Looking through an open window

Exposed ceiling
Toronto, ON
December 2009
[Click here for more night-themed goodness]

I think photographers need to have a little bit of voyeurism in them in order to be successful shooters. It helps to be curious enough about what's going on around them to want to shoot pretty much anything, even if what they're shooting doesn't qualify as worthy by the standards of most average folks.

But that's the thing about photographers: They're anything but average. When those middle-of-the-bell-curve types are averting their gaze, photographers are lifting their cameras, tweaking settings and figuring out how they're going to take the shot.

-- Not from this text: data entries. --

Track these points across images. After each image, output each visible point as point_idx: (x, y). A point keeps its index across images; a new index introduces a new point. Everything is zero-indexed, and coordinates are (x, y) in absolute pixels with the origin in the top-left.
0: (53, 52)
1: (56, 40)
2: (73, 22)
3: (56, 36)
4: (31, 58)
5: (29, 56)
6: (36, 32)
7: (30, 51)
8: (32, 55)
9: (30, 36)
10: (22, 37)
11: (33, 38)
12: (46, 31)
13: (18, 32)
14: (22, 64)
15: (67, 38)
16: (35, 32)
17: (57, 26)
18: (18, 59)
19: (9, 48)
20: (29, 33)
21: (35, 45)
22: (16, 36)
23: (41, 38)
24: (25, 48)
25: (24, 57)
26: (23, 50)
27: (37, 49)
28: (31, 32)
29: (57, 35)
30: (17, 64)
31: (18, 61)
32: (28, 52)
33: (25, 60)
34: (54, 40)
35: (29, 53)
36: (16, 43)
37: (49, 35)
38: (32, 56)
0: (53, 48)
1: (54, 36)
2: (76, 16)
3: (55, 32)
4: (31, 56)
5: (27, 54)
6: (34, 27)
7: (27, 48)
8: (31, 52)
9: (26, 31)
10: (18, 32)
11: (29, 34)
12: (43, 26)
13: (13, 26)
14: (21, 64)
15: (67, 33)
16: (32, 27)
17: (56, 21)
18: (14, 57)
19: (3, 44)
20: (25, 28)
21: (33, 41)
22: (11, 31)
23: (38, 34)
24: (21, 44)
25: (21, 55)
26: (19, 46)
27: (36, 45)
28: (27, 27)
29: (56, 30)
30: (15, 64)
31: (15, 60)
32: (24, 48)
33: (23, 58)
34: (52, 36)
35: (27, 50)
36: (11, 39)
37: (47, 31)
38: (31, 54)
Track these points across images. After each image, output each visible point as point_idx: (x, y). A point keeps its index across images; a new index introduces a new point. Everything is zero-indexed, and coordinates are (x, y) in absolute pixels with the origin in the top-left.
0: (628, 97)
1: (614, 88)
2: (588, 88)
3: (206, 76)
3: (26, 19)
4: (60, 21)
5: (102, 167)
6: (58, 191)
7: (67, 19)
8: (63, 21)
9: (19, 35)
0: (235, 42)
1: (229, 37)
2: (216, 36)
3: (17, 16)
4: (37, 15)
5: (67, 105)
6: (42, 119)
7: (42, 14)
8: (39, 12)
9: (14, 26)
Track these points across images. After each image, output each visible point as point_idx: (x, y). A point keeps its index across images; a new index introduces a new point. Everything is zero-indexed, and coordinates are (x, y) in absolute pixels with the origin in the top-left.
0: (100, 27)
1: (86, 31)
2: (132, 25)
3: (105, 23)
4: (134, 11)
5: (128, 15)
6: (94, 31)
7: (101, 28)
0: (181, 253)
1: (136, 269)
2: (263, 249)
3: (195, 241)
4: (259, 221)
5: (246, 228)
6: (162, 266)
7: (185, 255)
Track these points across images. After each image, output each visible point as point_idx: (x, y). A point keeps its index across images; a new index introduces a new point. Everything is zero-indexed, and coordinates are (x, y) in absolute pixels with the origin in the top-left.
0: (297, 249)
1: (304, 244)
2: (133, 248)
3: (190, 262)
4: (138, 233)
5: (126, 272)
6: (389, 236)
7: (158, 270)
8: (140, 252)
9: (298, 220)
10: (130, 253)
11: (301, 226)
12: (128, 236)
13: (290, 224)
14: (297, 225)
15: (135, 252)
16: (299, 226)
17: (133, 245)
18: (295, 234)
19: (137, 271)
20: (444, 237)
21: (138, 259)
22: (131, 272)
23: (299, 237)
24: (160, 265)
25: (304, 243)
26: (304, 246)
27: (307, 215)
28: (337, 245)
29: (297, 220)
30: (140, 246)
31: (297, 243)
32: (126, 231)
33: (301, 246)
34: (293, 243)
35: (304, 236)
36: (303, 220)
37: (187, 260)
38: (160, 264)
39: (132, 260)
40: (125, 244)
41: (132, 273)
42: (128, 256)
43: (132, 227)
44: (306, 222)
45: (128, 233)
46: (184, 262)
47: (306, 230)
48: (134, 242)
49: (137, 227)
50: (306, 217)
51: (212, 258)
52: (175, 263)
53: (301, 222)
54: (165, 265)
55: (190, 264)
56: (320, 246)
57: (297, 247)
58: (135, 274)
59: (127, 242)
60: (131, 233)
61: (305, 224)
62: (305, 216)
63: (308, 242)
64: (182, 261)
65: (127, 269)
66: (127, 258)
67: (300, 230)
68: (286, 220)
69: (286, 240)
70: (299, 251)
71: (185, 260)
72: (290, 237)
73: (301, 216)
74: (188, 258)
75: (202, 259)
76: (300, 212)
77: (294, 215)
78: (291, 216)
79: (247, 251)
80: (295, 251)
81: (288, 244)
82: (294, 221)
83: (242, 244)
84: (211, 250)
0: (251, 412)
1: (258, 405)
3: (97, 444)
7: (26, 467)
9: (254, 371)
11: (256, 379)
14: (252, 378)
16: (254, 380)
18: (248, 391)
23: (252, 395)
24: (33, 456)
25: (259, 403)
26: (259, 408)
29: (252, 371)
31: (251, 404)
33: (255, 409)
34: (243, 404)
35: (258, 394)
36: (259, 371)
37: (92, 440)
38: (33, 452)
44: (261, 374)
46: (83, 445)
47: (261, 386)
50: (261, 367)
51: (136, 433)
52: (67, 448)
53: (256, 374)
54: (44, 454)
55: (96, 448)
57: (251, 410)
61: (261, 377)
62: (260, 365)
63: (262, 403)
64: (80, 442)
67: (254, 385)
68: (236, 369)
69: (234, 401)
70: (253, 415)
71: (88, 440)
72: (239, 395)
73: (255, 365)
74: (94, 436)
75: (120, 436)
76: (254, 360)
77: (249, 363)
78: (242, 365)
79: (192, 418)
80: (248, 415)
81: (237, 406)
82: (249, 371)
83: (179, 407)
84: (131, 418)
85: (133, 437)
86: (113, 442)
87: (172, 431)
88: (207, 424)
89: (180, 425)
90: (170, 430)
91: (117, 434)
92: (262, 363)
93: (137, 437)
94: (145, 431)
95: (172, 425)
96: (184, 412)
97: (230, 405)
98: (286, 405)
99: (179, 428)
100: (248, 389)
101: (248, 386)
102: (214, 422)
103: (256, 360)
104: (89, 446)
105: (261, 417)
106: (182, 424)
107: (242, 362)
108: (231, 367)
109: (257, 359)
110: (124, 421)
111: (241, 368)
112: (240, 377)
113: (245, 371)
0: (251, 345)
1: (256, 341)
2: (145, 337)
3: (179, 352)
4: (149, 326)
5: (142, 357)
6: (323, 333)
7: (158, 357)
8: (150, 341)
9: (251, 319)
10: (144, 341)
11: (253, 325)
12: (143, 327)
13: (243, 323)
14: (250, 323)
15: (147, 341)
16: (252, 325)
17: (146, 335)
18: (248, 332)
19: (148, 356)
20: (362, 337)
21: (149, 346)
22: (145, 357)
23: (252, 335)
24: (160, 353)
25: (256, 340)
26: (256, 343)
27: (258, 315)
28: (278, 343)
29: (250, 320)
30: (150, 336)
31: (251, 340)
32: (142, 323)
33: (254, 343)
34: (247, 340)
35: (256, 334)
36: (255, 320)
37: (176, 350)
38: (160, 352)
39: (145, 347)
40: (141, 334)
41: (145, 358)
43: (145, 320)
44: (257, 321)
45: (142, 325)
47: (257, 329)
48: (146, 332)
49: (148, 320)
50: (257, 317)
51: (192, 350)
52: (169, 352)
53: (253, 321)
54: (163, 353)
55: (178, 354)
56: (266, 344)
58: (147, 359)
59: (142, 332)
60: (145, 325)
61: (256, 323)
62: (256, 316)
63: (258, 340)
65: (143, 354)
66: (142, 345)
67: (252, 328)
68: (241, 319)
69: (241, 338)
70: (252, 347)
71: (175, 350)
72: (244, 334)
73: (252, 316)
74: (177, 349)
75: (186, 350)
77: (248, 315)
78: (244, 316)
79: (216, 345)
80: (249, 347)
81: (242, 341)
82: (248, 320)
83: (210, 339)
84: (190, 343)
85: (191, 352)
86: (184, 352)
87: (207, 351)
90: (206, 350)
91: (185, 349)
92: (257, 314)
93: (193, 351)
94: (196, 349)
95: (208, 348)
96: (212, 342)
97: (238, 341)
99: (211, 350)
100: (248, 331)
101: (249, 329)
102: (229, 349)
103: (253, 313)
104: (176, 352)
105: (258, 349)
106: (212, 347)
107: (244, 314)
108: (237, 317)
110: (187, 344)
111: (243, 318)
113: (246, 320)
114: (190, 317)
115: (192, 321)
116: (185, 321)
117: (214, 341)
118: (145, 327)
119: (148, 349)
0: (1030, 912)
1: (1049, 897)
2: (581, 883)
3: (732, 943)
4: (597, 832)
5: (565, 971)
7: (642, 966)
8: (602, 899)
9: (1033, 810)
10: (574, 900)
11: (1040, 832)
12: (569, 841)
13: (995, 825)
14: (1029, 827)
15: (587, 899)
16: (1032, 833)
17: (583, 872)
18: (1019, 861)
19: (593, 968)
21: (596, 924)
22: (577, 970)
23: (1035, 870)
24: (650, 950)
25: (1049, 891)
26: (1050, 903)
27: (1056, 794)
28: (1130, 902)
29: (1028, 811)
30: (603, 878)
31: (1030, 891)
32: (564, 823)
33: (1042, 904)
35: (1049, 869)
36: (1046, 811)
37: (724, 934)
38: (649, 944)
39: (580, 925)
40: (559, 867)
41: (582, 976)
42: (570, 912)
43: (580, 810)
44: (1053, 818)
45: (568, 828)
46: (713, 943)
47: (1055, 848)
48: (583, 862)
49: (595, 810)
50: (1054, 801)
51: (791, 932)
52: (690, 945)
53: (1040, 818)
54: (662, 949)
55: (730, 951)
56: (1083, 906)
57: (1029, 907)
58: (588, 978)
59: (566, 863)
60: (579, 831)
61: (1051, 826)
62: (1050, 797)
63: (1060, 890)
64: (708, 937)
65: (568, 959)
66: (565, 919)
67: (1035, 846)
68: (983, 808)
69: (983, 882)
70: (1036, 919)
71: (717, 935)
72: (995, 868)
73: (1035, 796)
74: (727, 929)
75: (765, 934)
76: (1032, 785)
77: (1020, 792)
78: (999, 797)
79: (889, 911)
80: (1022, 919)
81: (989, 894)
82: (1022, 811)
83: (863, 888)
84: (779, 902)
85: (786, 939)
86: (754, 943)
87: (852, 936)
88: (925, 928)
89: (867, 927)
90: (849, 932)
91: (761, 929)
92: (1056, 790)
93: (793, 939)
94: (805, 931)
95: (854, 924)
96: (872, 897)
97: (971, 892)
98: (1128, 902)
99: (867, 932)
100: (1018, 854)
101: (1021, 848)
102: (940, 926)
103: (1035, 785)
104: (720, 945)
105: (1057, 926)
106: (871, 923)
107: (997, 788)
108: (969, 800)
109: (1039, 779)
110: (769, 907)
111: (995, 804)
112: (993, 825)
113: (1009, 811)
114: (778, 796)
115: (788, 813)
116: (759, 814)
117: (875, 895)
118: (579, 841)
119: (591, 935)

As so often occurs, the moment in question can be a simply forgettable place at a forgettable time; the kind of scene that we see so often that our minds almost automatically tune them out. They're routine, so they don't need to be recorded.

But a funny thing happens in my brain when I'm walking alone down the street of a city that isn't mine. I notice the routine and I look toward the everyday. Even something as ridiculously plain as light spilling out the window of an apparently converted loft on a slowly gentrifying block somehow convinces me to grip the lens a little bit tighter before I lift it and compose the moment.

Almost a year after I took this shot, I still can't explain why I took it. But not every picture needs an explanation. Sometimes it's enough that you liked the look of the scene.

Your turn: Does every picture need a reason? Why/why not?